§ DIRECTIONS: Copy the rows from the line with "BackorderCosts" up to and including the line with "How many positive values are there?", keeping every line unchanged.

MATERIALS PROVIDED START

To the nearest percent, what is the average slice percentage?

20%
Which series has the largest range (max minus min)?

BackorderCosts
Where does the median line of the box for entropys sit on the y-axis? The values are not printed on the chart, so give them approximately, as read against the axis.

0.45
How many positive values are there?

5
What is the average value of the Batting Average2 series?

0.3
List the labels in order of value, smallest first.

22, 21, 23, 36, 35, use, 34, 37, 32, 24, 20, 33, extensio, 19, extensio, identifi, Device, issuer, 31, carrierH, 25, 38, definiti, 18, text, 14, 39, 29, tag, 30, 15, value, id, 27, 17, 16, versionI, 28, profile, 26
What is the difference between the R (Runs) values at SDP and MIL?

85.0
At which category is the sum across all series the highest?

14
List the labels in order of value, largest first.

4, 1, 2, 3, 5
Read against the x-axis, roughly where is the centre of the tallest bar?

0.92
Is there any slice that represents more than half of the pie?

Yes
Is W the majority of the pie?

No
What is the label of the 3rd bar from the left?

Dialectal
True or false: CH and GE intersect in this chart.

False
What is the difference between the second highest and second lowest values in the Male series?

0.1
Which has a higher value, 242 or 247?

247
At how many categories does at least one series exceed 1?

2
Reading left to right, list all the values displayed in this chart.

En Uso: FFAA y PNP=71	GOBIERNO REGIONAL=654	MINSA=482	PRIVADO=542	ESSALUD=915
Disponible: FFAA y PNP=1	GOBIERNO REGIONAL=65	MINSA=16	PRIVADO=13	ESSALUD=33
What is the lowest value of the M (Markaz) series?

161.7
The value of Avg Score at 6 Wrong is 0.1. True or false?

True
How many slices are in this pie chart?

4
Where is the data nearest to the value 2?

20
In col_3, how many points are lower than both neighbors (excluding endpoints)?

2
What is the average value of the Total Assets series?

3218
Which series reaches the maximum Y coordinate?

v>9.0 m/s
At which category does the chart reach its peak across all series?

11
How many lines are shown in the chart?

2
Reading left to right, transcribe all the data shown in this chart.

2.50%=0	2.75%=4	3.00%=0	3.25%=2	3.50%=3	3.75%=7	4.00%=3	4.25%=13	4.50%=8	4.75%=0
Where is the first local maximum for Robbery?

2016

MATERIALS PROVIDED END

§ RESULT OF THE TASK:
BackorderCosts
Where does the median line of the box for entropys sit on the y-axis? The values are not printed on the chart, so give them approximately, as read against the axis.

0.45
How many positive values are there?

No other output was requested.